Aujourd’hui, le carnaval de Binche en quelques chiffres :

  • Des milliers de femmes et d’hommes (détenteurs de patrimoines, familles, artisans, couturières, etc.) qui s’investissent toute l’année pour organiser le Carnaval de Binche ;
  • Plus de 100 000 visiteurs lors de la dernière édition ;
  • Plus de 1000 Gilles et autres acteurs et actrices inscrits ;
  • 30 femmes dans le groupe des « Ladies Binchoises », groupe constitué en 2007 ;
  • La société civile se répartit en 14 sociétés.

Reconnaissance par l’UNESCO

Cet événement majeur en Wallonie est inscrit depuis 2003 sur la liste du Patrimoine immatériel de l’UNESCO. Le Carnaval de Binche fut la première reconnaissance décernée en Europe en matière de Patrimoine immatériel. Remontant au Moyen Âge, le célèbre carnaval de Binche est l’une des plus anciennes manifestations de ce type encore vivantes en Europe. Chaque année, pendant les trois jours qui précèdent le carême, la cité accueille des milliers de personnes des quatre coins du monde.

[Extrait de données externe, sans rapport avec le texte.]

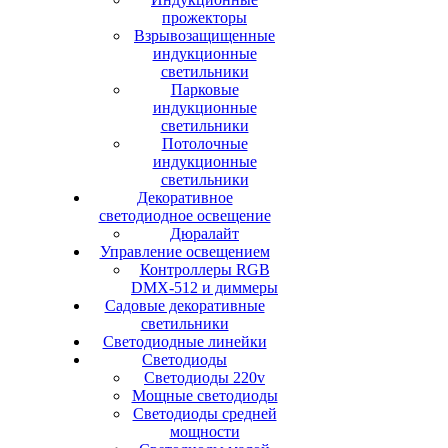
прожекторы
Взрывозащищенные
индукционные
светильники
Парковые
индукционные
светильники
Потолочные
индукционные
светильники
Декоративное
светодиодное освещение
Дюралайт
Управление освещением
Контроллеры RGB
DMX-512 и диммеры
Садовые декоративные
светильники
Светодиодные линейки
Светодиоды
Светодиоды 220v
Мощные светодиоды
Светодиоды средней
мощности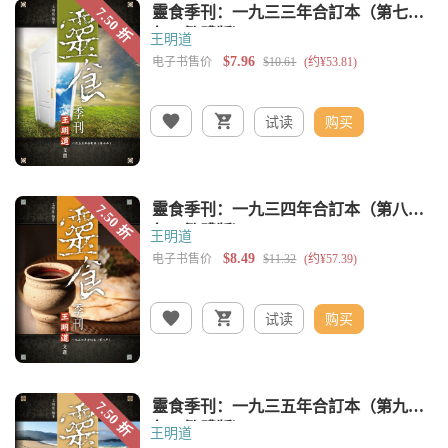
王明道
试读
购买
王明道
试读
购买
王明道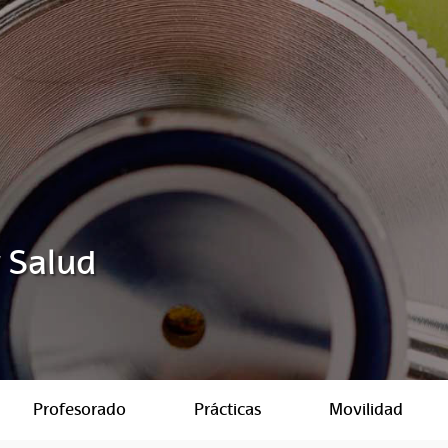
y Salud
Profesorado
Prácticas
Movilidad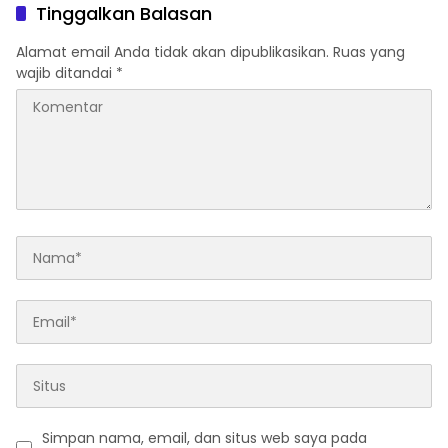
Berkelanjutan
Tinggalkan Balasan
Alamat email Anda tidak akan dipublikasikan.
Ruas yang
wajib ditandai
*
Simpan nama, email, dan situs web saya pada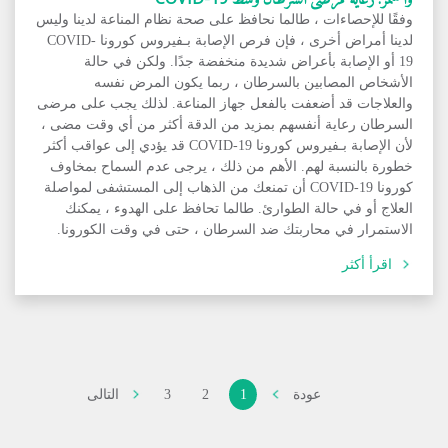
وفقًا للإحصاءات ، طالما نحافظ على صحة نظام المناعة لدينا وليس
لدينا أمراض أخرى ، فإن فرص الإصابة بـفيروس كورونا COVID-
19 أو الإصابة بأعراض شديدة منخفضة جدًا. ولكن في حالة
الأشخاص المصابين بالسرطان ، ربما يكون المرض نفسه
والعلاجات قد أضعفت بالفعل جهاز المناعة. لذلك يجب على مرضى
السرطان رعاية أنفسهم بمزيد من الدقة أكثر من أي وقت مضى ،
لأن الإصابة بـفيروس كورونا COVID-19 قد يؤدي إلى عواقب أكثر
خطورة بالنسبة لهم. الأهم من ذلك ، يرجى عدم السماح بمخاوف
كورونا COVID-19 أن تمنعك من الذهاب إلى المستشفى لمواصلة
العلاج أو في حالة الطوارئ. طالما تحافظ على الهدوء ، يمكنك
الاستمرار في محاربتك ضد السرطان ، حتى في وقت الكورونا.
اقرأ أكثر
عودة
1
2
3
التالى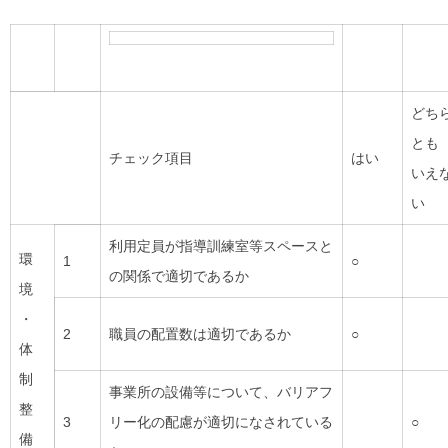
どち
とも
チェック項目
はい
いえ
い
利用定員が指導訓練室等スペースと
環
1
○
の関係で適切であるか
境
・
2
職員の配置数は適切であるか
○
体
制
事業所の設備等について、バリアフ
整
3
リー化の配慮が適切になされている
○
備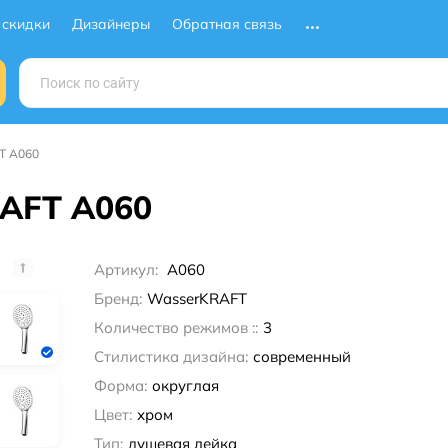
 скидки
Дизайнеры
Обратная связь
T A060
AFT A060
Артикул:
A060
Бренд:
WasserKRAFT
Количество режимов ::
3
Стилистика дизайна:
современный
Форма:
округлая
Цвет:
хром
Тип:
душевая лейка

L’édition 2024 fut particulière. En effet, en plus de fêter les 20 ans de reconnaissance par l’UNESCO, c’est également les 900 ans de la ville de Binche. À cette occasion, plus de 1200 acteurs et actrices étaient présents sur le pavé.

Les festivités ont été lancées le 31 décembre avec les premières répétitions de batterie. Durant tout le mois de janvier, ce sont les bals et les Soumonces (répétitions) qui se sont enchaînés.

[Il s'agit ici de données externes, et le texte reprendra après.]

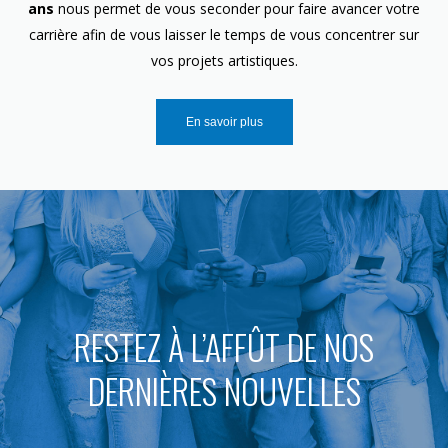
ans
nous permet de vous seconder pour faire avancer votre
carrière afin de vous laisser le temps de vous concentrer sur
vos projets artistiques.
En savoir plus
RESTEZ À L’AFFÛT DE NOS
DERNIÈRES NOUVELLES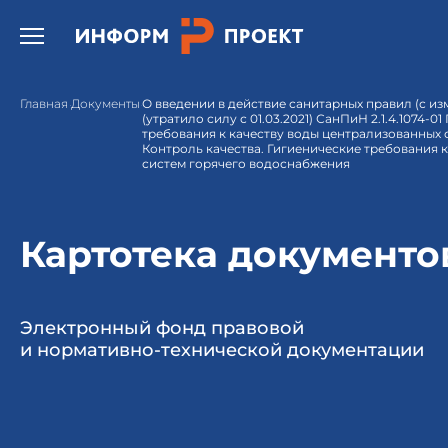
Открыть бургер меню.
Главная
Документы
О введении в действие санитарных правил (с из
(утратило силу с 01.03.2021) СанПиН 2.1.4.1074-0
требования к качеству воды централизованных 
Контроль качества. Гигиенические требования 
систем горячего водоснабжения
Картотека документо
Электронный фонд правовой
и нормативно-технической документации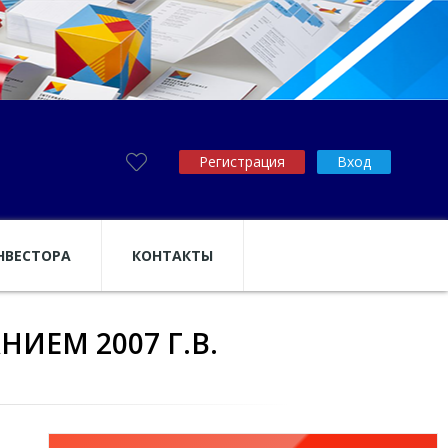
Регистрация
Вход
НВЕСТОРА
КОНТАКТЫ
ИЕМ 2007 Г.В.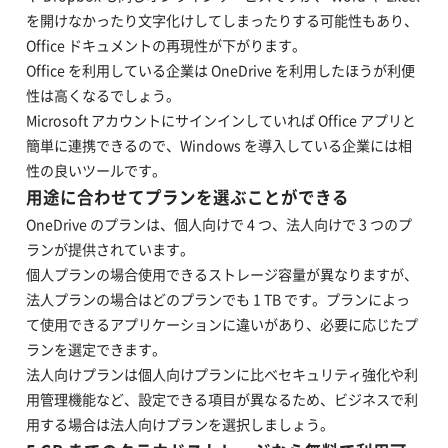
を開けなかったり文字化けしてしまったりする可能性もあり、
Office ドキュメントの再現性が下がります。
Office を利用している企業は OneDrive を利用したほうが利便
性は高くなるでしょう。
Microsoft アカウントにサインインしていれば Office アプリと
簡単に連携できるので、Windows を導入している企業には相
性の良いツールです。
用途に合わせてプランを選ぶことができる
OneDrive のプランは、個人向けで 4 つ、法人向けで 3 つのプ
ランが提供されています。
個人プランの場合使用できるストレージ容量が異なりますが、
法人プランの場合はどのプランでも 1 TB です。プランによっ
て使用できるアプリケーションに違いがあり、必要に応じたプ
ランを選定できます。
法人向けプランは個人向けプランに比べセキュリティ強化や利
用管理機能など、設定できる項目が異なるため、ビジネスで利
用する場合は法人向けプランを選択しましょう。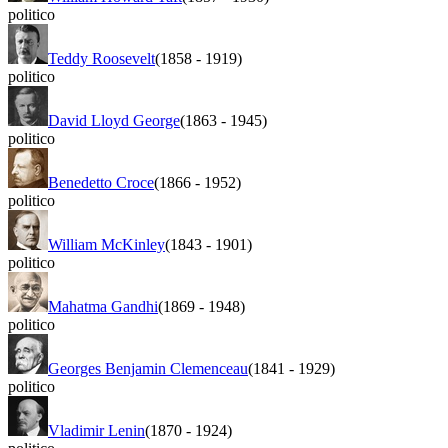
politico
Teddy Roosevelt
(1858
-
1919)
politico
David Lloyd George
(1863
-
1945)
politico
Benedetto Croce
(1866
-
1952)
politico
William McKinley
(1843
-
1901)
politico
Mahatma Gandhi
(1869
-
1948)
politico
Georges Benjamin Clemenceau
(1841
-
1929)
politico
Vladimir Lenin
(1870
-
1924)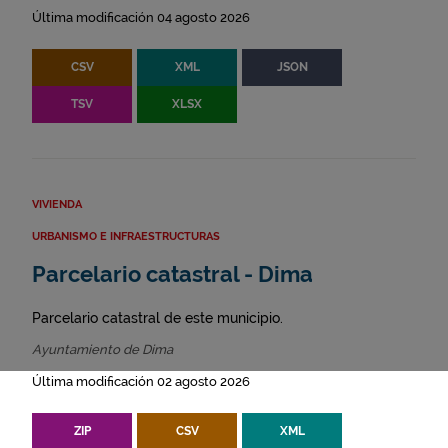
Última modificación 04 agosto 2026
CSV
XML
JSON
TSV
XLSX
VIVIENDA
URBANISMO E INFRAESTRUCTURAS
Parcelario catastral - Dima
Parcelario catastral de este municipio.
Ayuntamiento de Dima
Última modificación 02 agosto 2026
ZIP
CSV
XML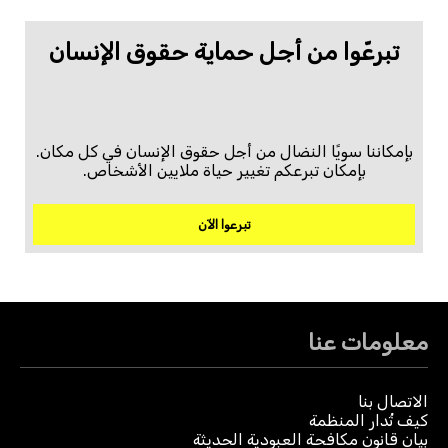
تبرعّوا من أجل حماية حقوق الإنسان
بإمكاننا سويًا النضال من أجل حقوق الإنسان في كل مكان.
بإمكان تبرعكم تغيير حياة ملايين الأشخاص.
تبرعوا الآن
معلومات عنا
الاتصال بنا
كيف تُدار المنظمة
بيان قانون مكافحة العبودية الحديثة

Les trois jours gras débutent le Dimanche gras, le 11 février, avec la sortie des violes (orgues de barbarie), des tambours, des travestis et le départ d’un premier cortège. En ce premier jour, les Gilles ne sont pas en costume. Ensuite, le Lundi gras, sorties des enfants et des « Ladies Binchoises », premier et unique groupe constitué par des femmes. Pour terminer, le Mardi gras, le 13 février, journée de sortie du cortège de Gilles qui se clôture par le feu d’artifice sur la Grand-Place de Binche. 

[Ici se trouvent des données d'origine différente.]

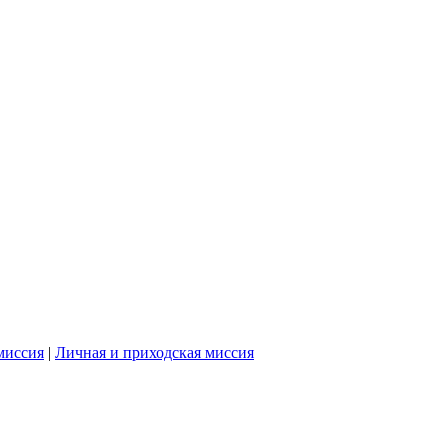
миссия
|
Личная и приходская миссия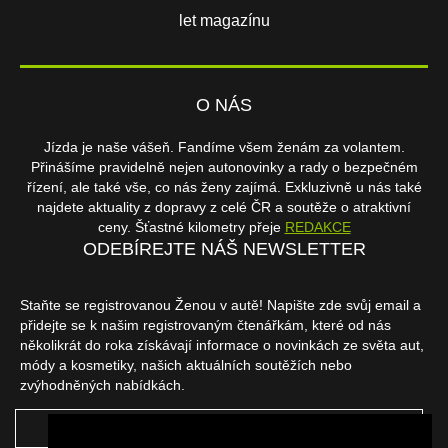
let magazínu
O NÁS
Jízda je naše vášeň. Fandíme všem ženám za volantem.
Přinášíme pravidelně nejen autonovinky a rady o bezpečném
řízení, ale také vše, co nás ženy zajímá. Exkluzivně u nás také
najdete aktuality z dopravy z celé ČR a soutěže o atraktivní
ceny. Šťastné kilometry přeje
REDAKCE
ODEBÍREJTE NÁŠ NEWSLETTER
Staňte se registrovanou Ženou v autě! Napište zde svůj email a
přidejte se k našim registrovaným čtenářkám, které od nás
několikrát do roka získávají informace o novinkách ze světa aut,
módy a kosmetiky, našich aktuálních soutěžích nebo
zvýhodněných nabídkách.
ODEBÍRAT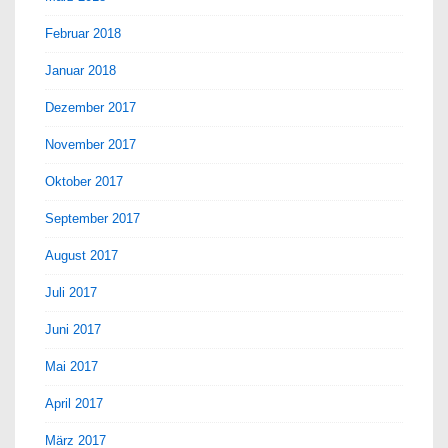
Februar 2018
Januar 2018
Dezember 2017
November 2017
Oktober 2017
September 2017
August 2017
Juli 2017
Juni 2017
Mai 2017
April 2017
März 2017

L’égalité femmes-hommes au cœur de la société et du Carnaval

Dans nos sociétés en pleine évolution, le patrimoine immatériel représentatif de nos ces dernières continue sa mutation. Depuis 2017, les « Ladies Binchoises » s’inscrivent dans cette volonté de marquer l’importance de la présence des femmes au cœur du Carnaval de Binche. L’objectif est également d’offrir un rôle aux adolescentes et à toutes les femmes qui souhaitent vivre le Carnaval en tant que citoyenne et ce passé l’âge de l’enfance.

« Joëlle Brison et Marie-Bernadette Miche, passionnées par le Carnaval de Binche, ont réalisé ce qui semble être une révolution à Binche : un nouveau et unique groupe composé exclusivement de femmes et d’un joueur de viole. Un pari fou étant donné que les sociétés existantes ne sont composées que d’hommes ou d’enfants. La transmission, chère à l’UNESCO mais aussi l’organisation du Carnaval entre femmes, mères et filles y sont centrales ainsi que les valeurs de solidarité par la mise en place d’activités à objectifs culturels toute l’année. » Selon Manuela Valentino Présidente de la sous-commission culture.

 Depuis, les « Ladies Binchoises », vêtues de leur redingote orange, d’une jupe grise, d’un chapeau avec voilette et d’une ombrelle noire, sortent le Lundi gras à 13h30 du Musée International du Carnaval et du Masque. Des 4 femmes de la première édition, une trentaine se regroupent maintenant dans les rues de Binche, jeunes filles, étudiantes, femmes de Gilles, mamans de petits Paysans, musiciennes, couturières, retraitées, etc., toutes actrices de leur Carnaval. À l’avenir, Les Ladies espèrent voir d’autres compagnies 100% féminines se composer et faire évoluer les traditions.

Par leur présence lors de l’édition 2024, la Commission belge pour l’UNESCO souligne la nécessité de soutenir les initiatives prônant l’égalité des genres dans le Carnaval de Binche, mais aussi l’ensemble des valeurs véhiculées par l’UNESCO au cœur du patrimoine et plus largement dans nos sociétés démocratiques.